Preemptive Rights give investors the first right to purchase shares offered for sale by the corporation in the future, subject to a few exceptions (typically the same as the exceptions to the Anti-dilution Provisions). There are three basic varieties of Preemptive Rights: (a) each investor is entitled to purchase just that portion of the offered shares necessary to allow her to maintain her percentage ownership of the company (i.e. if the investor owns 10% of the company before the offering, she would be entitled to purchase 10% of the shares offered), (b) each investor may purchase some multiple of her pro rata portion (i.e., if a 2X right, an investor owning 10% of the company before the offering would be entitled to purchase 20% of the shares offered) or (c) the investors, collectively, are entitled purchase all of the shares offered by the corporation and each investor is entitled to purchase her pro rata portion of the total based on ownership relative to other investors with Preemptive Rights. In all three varieties, investors may also have the right to purchase a pro rata portion of any shares not subscribed for by other investors with Preemptive Rights (this is called an Over-allotment or Over-subscription Right).

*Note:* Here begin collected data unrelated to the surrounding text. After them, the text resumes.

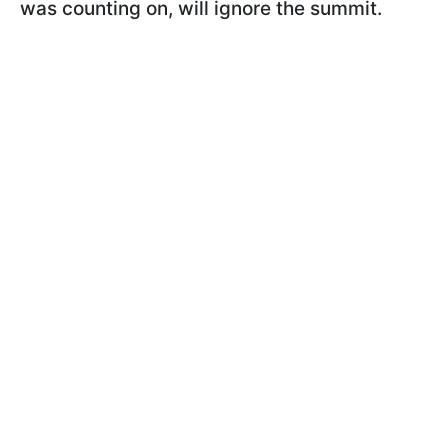
was counting on, will ignore the summit.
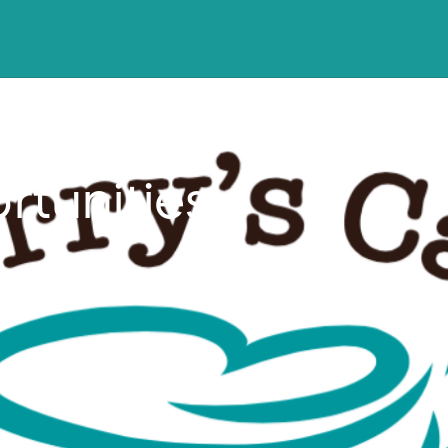
tunities,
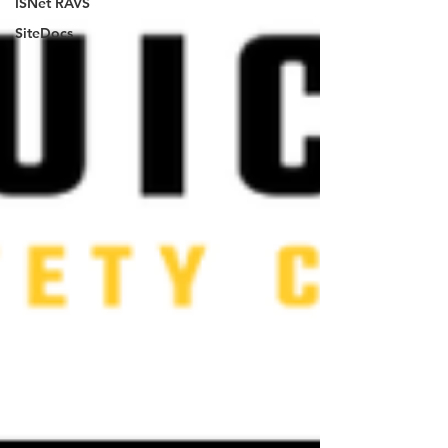
ISNet RAVS
SiteDocs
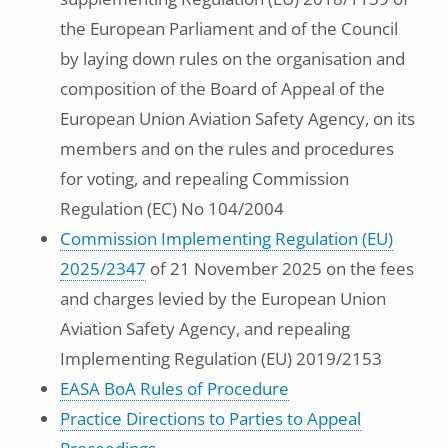
the European Parliament and of the Council
by laying down rules on the organisation and
composition of the Board of Appeal of the
European Union Aviation Safety Agency, on its
members and on the rules and procedures
for voting, and repealing Commission
Regulation (EC) No 104/2004
Commission Implementing Regulation (EU)
2025/2347
of 21 November 2025 on the fees
and charges levied by the European Union
Aviation Safety Agency, and repealing
Implementing Regulation (EU) 2019/2153
EASA BoA Rules of Procedure
Practice Directions to Parties to Appeal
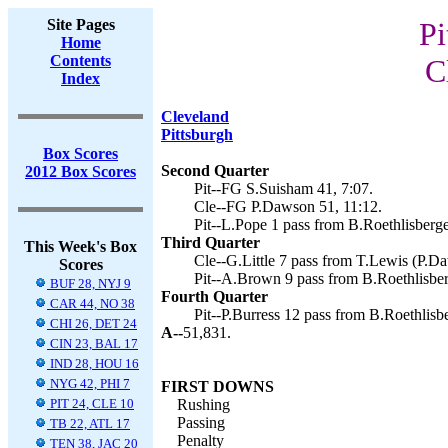
Site Pages
Pi
Home
Contents
C
Index
Cleveland
Pittsburgh
Box Scores
Second Quarter
2012 Box Scores
Pit--FG S.Suisham 41, 7:07.
Cle--FG P.Dawson 51, 11:12.
Pit--L.Pope 1 pass from B.Roethlisberge
Third Quarter
This Week's Box
Cle--G.Little 7 pass from T.Lewis (P.Da
Scores
Pit--A.Brown 9 pass from B.Roethlisber
BUF 28, NYJ 9
Fourth Quarter
CAR 44, NO 38
Pit--P.Burress 12 pass from B.Roethlisb
CHI 26, DET 24
A--
51,831.
CIN 23, BAL 17
IND 28, HOU 16
NYG 42, PHI 7
FIRST DOWNS
PIT 24, CLE 10
Rushing
Passing
TB 22, ATL 17
Penalty
TEN 38, JAC 20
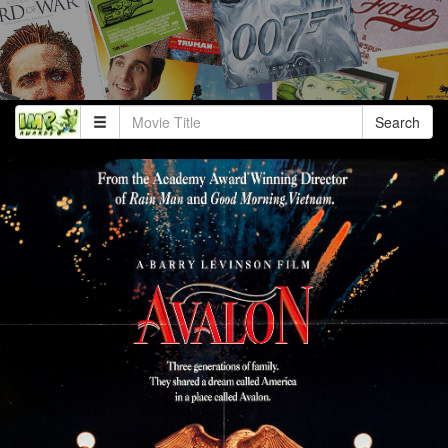
Search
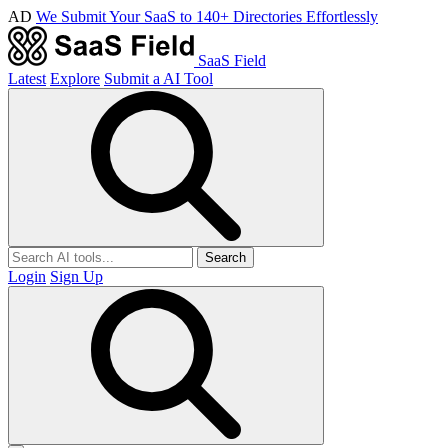
AD
We Submit Your SaaS to 140+ Directories Effortlessly
SaaS Field
Latest
Explore
Submit a AI Tool
Search
Login
Sign Up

Preemptive Rights are standard in Series A deals, but it is generally in the company’s interest to limit their scope so it has greater flexibility to raise money from outside investors. Ideally this means only giving investors the right to maintain their pro rata ownership in the company, though an Over-allotment Right is often granted, as in the NVCA term sheet, so the investors as a whole have the opportunity to maintain their pro rata ownership even if not all investors elect to participate. Another way Preemptive Rights are sometimes limited is by only granting them to “Major” investors, usually being venture capitalists and large angel investors. Note that limiting the scope of the Preemptive Rights is considerably less important where the investors are subject to a Pay-to-Pay. Where there is no Pay-to-Play, the company (and sometimes the lead investors) may still try to include a “use it or lose it” provision so that investors who do not fully exercise their Preemptive Rights lose them for future rounds.